The Shop Around the Corner
Review by Sean McQuaid
Until recently, I’d never visited The Shop Around the Corner — which is weird, since it sits at the intersection of two of your old-timey opiner’s favourite avenues of entertainment: Christmas stories and Jimmy Stewart movies.
The original 1940 film’s been on my cultural to-do list for ages now — I’ve even had a copy of the movie on my DVR for about a year — but somehow or other I’d just never gotten around to it. Then ACT produced a stage version of the show this fall, which posed an intriguing dilemma: watch the movie and then see the play, or vice versa?
Play before film, I decided, wanting to see the stage show with fresh eyes devoid of preconceptions or comparisons. So I attended the play after work on a Friday night, and watched the movie later that weekend. Both versions were quite enjoyable, in sometimes surprisingly different ways.
ACT’s play, the Jimmy Stewart film and various other versions such as 1998’s You’ve Got Mail are all adapted from 1930s play Parfumerie, a reworking of Hungarian play Illatszertar by Miklos Laszlo (a.k.a. Nikolaus Laszlo). Screenwriter Samson Raphaelson and director Ernst Lubitsch concocted the first film version of Laszlo’s story in 1940 with The Shop Around the Corner.
Bringing things full circle, Mariève MacGregor recently converted the 40s flick back into a play by transcribing and adapting Raphaelson’s script for the stage, directing and choreographing ACT’s ensuing production as well. The result is one of the most self-assured, playfully inventive, impressively versatile shows in recent PEI community theatre.
Set in 1936 Budapest, the play revolves around the shop Matuschek and Company, where capable, confident Alfred Kralik (Adam Gauthier) is senior salesman. The store’s paternally officious, oft-awkward owner Hugo Matuschek (Gordon Cobb) also employs sales clerks Pirovitch (Richard Haines), Flora (Marti Hopson) and Vadas (Mike Mallaley) plus errand boy Pepi Katona (Jim McClean), so Mr. Matuschek feels his little shop is overstaffed – but winsome go-getter Klara Novak (Teresa Wright) somehow talks herself into a sales job regardless.
A testy rivalry develops between Kralik and Klara, complicated by an unwitting prior connection: they have been exchanging anonymous romantic letters for some time, each of them unaware that his or her dreamy pen pal is also that annoying jerk from work. Cue shenanigans.
The Laszlo/Raphaelson story is a charming romantic comedy that doubles as a touching holiday tale with much of the action happening near Christmas, complete with the seasonal sideshow of a repentant Mr. Matuschek playing a store brand Scrooge of sorts after a crisis spurs him to new levels of generosity and sensitivity — a bit derivative, but heartwarming all the same.

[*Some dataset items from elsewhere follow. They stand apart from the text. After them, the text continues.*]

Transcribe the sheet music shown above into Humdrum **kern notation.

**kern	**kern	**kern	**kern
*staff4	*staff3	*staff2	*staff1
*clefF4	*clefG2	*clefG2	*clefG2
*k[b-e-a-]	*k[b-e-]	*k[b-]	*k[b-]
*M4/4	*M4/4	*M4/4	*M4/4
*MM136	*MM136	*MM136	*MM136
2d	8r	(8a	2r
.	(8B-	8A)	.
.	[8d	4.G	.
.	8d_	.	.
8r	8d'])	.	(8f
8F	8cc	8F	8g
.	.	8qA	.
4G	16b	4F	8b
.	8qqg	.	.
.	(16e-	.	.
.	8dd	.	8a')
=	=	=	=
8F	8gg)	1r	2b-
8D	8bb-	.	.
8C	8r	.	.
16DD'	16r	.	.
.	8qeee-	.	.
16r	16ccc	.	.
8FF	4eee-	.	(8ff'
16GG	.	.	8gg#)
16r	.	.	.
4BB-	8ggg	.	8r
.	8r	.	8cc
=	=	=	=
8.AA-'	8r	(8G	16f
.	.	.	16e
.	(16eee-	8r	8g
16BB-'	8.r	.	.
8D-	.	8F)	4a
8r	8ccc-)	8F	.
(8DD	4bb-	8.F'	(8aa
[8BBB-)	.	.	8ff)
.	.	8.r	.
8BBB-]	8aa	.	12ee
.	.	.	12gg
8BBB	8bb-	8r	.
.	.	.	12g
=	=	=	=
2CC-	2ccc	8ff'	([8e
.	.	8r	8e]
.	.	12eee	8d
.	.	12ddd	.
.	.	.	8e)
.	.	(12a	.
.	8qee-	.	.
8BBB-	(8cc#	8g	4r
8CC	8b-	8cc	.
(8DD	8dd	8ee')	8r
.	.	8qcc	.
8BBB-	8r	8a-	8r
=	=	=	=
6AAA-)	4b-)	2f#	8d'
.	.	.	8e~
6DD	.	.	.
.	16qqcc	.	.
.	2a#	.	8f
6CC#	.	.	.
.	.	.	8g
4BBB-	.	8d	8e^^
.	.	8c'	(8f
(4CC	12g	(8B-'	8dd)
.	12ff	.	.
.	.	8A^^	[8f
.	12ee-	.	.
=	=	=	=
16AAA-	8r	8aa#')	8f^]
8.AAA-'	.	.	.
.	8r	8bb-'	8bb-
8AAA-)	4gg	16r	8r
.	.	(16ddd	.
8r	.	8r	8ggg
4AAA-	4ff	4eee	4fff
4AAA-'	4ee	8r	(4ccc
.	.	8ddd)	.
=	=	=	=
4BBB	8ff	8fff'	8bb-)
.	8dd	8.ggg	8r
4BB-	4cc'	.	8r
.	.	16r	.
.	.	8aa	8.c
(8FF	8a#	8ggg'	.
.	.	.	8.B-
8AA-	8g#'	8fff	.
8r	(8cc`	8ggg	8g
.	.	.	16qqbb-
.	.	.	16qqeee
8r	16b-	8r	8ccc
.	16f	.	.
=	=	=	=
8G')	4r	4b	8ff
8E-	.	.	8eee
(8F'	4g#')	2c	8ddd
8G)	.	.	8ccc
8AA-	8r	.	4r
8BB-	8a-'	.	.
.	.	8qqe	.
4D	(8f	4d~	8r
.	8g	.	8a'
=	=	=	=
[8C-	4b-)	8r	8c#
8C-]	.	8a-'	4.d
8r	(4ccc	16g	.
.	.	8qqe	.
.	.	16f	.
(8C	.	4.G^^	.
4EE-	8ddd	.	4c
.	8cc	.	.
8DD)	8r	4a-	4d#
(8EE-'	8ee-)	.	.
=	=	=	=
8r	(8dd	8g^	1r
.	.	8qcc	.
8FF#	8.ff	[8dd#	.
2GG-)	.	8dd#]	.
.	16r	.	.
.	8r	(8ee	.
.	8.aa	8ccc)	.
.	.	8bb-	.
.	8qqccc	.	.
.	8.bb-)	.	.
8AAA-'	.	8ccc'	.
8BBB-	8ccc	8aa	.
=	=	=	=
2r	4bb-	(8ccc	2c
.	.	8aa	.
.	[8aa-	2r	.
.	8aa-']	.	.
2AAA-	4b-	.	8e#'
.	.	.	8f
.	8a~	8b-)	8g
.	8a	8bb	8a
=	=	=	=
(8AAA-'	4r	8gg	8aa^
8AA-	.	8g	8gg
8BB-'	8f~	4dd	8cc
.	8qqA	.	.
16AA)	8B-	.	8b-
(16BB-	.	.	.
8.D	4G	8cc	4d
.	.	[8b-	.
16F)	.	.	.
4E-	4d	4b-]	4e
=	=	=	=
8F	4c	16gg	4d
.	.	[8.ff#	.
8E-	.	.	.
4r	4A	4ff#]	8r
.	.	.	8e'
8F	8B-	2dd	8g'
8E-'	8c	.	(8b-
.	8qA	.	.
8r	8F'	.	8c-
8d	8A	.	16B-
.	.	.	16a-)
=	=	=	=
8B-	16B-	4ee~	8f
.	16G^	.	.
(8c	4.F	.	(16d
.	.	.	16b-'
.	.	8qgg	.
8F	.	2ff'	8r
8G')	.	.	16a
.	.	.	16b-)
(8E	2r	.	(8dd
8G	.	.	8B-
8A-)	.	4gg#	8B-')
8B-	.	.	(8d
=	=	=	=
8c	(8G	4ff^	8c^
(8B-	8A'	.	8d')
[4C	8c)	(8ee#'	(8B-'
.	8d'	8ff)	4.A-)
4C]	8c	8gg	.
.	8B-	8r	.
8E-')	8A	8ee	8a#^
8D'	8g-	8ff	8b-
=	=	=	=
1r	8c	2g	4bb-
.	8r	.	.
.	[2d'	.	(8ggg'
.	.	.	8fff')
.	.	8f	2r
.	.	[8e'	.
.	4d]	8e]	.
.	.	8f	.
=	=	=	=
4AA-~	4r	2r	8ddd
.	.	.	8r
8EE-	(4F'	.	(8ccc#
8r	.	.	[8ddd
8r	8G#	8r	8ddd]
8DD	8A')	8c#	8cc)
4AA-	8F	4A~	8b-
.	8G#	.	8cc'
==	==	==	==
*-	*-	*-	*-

Cobb’s posturing early Matuschek seldom fully pops, but he’s quirkily affecting and genuine in much of the character’s later post-reformation scenes. McClean suffers from rushed delivery and fuzzy articulation in spots, but captures Pepi’s amiably lean-and-hungry hustle nicely. Mallaley’s a bit cartoonish as oily flatterer Vadas, but it’s a cartoonish character and the audience seems to love to hate him. He’s effective, as are Hopson’s Flora and literally too many other fine supporting players to mention in this space.
Best of the batch are a glumly pathetic yet adroitly comedic Haines as wearily resigned wage slave Pirovitch and the Gauthier/Wright duo as the show’s thoroughly appealing, entertaining romantic leads, all of whom compare very favourably with their cinematic counterparts. Jimmy Stewart is the better Kralik by a nose, perhaps at least partially due to the broader palette of nuance film affords, but Gauthier gives the late icon a run for his money.
Despite the Stewart edge, MacGregor’s play actually surpasses the film overall. However strong the movie’s story and cast might be, Lubitsch’s workmanlike direction is eclipsed by the colour, energy and imagination of MacGregor’s staging, including a fun period soundtrack full of early 20th Century pop music by the likes of Benny Goodman, the Memphis Five and King Oliver’s Creole Jazz Band, and multiple dance numbers built around same.
Those dance numbers are the play’s secret weapon, enjoyable as spectacle — ACT’s company executes them with winningly lively flair — but also as multi-purpose devices building atmosphere, covering scene changes, moving along the plot and even advancing character development, such as an early number that captures the dynamics of the shop in general and the Kralik-Klara relationship in particular with no dialogue required. Pretty fancy footwork.